Long Branch Redevelopment Dealt Another Blow

by: Anthony F. Della Pelle
19 Apr 2010

 A New Jersey appellate court dealt another setback last week to the Oceanfront Broadway redevelopment project in Long Branch.  Reversing the decision of the trial court, an appellate panel concluded that the City’s designation of the study area properties as in need of redevelopment in 1996 did not satisfy the heightened standard of the New Jersey Supreme Court’s 2007 decision in Gallenthin Realty Development, Inc. v. Borough of Paulsboro. Because the record did  contain “substantial evidence” to support the City’s findings under the subsections of the Local Redevelopment and Housing Law upon which it relied, the panel reversed the judgment allowing the condemnation of those properties to proceed.

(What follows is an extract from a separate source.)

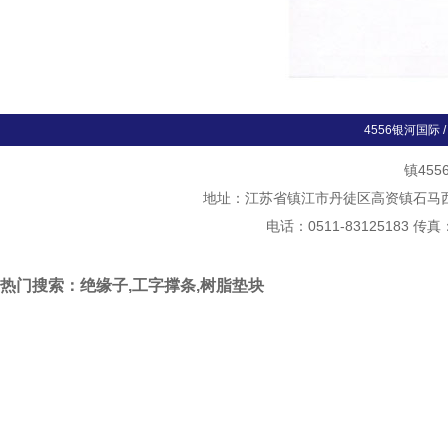
4556银河国际
镇45
地址：江苏省镇江市丹徒区高资镇石马西斛村
电话：0511-83125183 传真
热门搜索：绝缘子,工字撑条,树脂垫块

The appellants in this recent decision are owners and tenants of three commercial properties in the Broadway Corridor, a section of the City of Long Branch that the City included in its Oceanfront Broadway Redevelopment Project in 1996.  The recent decision gives the City another opportunity to prove that its reasons for taking the land and buildings are valid under tougher standards set by Gallenthin and other recent court cases.

Accounts of the recent decision have been published by the Star-Ledger,  the Asbury Park Press, the Atlantic City Press, and was covered by David Porter of the Associated Press.